An Image-based Deep Learning Framework for Predicting Lung Irradiation-induced Pneumonitis

Zhuoyang Zou, Research Technologist, McCormick School of Engineering and Applied Science

INTRODUCTION: Radiation therapy is crucial for lung cancer treatment. However, incident irradiation of surrounding healthy tissues could lead to side effects such as radiation-induced pneumonitis—inflammation that can cause permanent lung damage. Determining a patient’s susceptibility to pneumonitis prior to treatment is not currently possible and is a critical unmet clinical need. This project aims to develop deep-learning (DL) models that use pre-treatment CT images to identify patients at risk of radiation-induced pneumonitis.

METHODOLOGY: We analyzed 1,168 IRB-approved CT images from two medical institutions, comprising 64 cases of grade ≥2 pneumonitis. Strategic sampling was employed to balance the outcome representation. We selected the whole lung area as our Region of Interest (ROI) and segmented each slice to obtain the mask for the ROI. We input the segmented mask and the corresponding original image into our custom DL model. The model used a two-stage classification:

  1. A two-layer convolutional neural-network (CNN) extracts features from each CT slice and
  2. A bidirectional recurrent neural-network (RNN) that combines these features with adjacent slice data to predict the pneumonitis risk for the patient. The dataset was divided into a ratio of 80:20 for training and cross-validation. Grad-CAM was used to highlight regions predicative of pneumonitis.
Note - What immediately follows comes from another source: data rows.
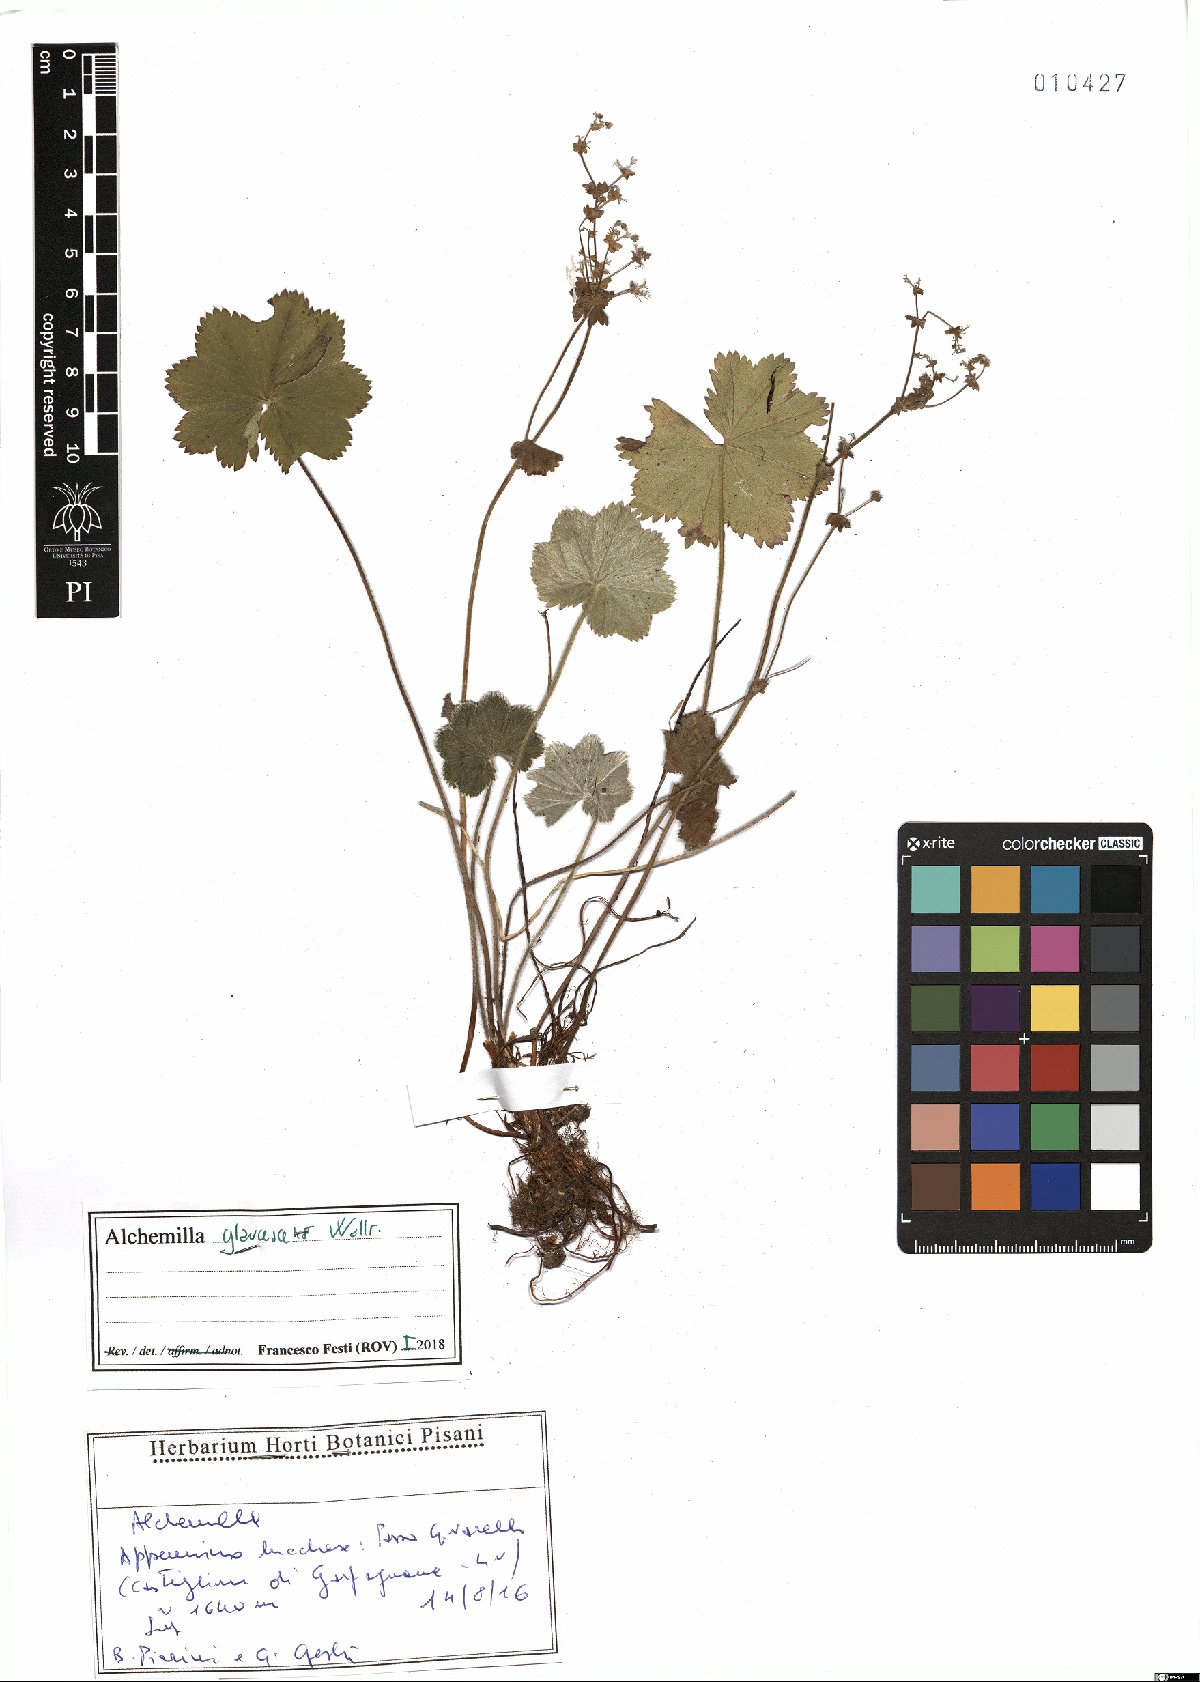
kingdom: Plantae
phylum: Tracheophyta
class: Magnoliopsida
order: Rosales
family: Rosaceae
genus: Alchemilla
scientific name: Alchemilla glaucescens
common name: Silky lady's mantle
RESULTS: Our custom two-layer CNN achieved a slice-level ROC-AUC of 0.6713. This performance metric improved significantly upon aggregating the slice-level predictions for patient-level diagnostics, where the AUC score increased to 0.75 through static aggregation methods. The application of the RNN for dynamic aggregation further elevated the AUC to 0.8285.

CONCLUSION: We developed a parsimonious DL model using an ensemble CNN-RNN model that can accurately predict radiation pneumonitis using pre-treatment CT images alone. These results signify a promising step towards personalized treatment strategies and improved outcomes for patients undergoing radiotherapy to the lung.